“Simply the thought of learning to code might be enough to trigger technophobia in people, conjuring mental images of thousands of lines of code flying across the screen at you like in the movie the Matrix.”
We are in one of the most significant transitions in the history of education. Teachers who grew up in an analog world are preparing students for a digital world with technology we can’t even imagine yet. Local schools are not just trying to teach the students, they also need to teach the parents.
“For years, the district has been incessantly trying to get families to sign up for their free and reduced-price meal program. There’s a reason for that: in California schools, a meal is more than a meal. It plays a significant role in the funding the school district receives.”
It’s not easy to explain complex government funding programs, but in this case it was necessary. The local public school district was underfunded and only a hair away from triggering another tier of state funds, but they were having difficulty getting parents to understand the program. This article explains the complexity of the issue in clear language, and tracks the district official’s attempts to educate their constituents.

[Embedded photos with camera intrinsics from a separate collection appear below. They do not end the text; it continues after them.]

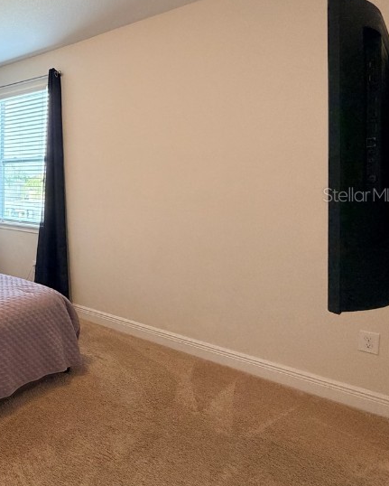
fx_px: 374
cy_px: 194
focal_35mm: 26
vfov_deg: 65.4
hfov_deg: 41.6
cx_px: -54
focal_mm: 2.22
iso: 250
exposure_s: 1/60
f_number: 2.2
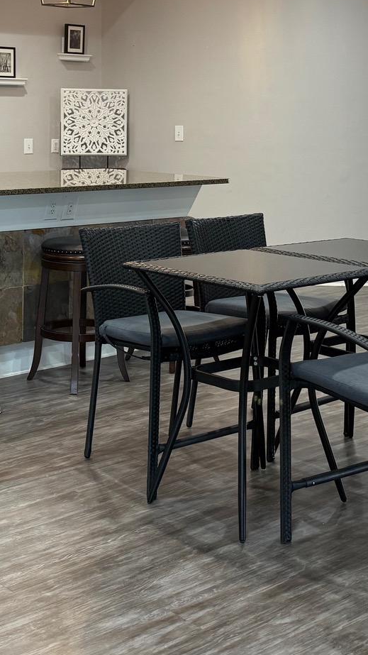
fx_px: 1006
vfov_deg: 35.4
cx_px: 169
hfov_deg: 20.7
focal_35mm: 58
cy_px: 182
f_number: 1.78
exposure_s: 1/60
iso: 160
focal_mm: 6.76
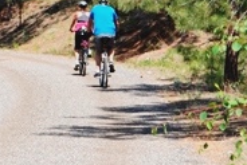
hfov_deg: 7.1
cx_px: -31
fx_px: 1969
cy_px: -28
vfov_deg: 4.8
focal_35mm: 287
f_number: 7.1
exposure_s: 1/200
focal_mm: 55
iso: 100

“Ben Waddill isn’t a scientist or engineer working on the base. He’s an eighth-grader member of the Immanuel Christian School’s robotics team. Instead of spending his evening solving for “X” in math homework, he was troubleshooting problems in electrical circuitry and gear torque on robots.”
Education is becoming more hands-on, and it’s very exciting. One of the most exciting examples of this is the VEX Robotics competitions, where students build and program robots that then compete in robotic sports.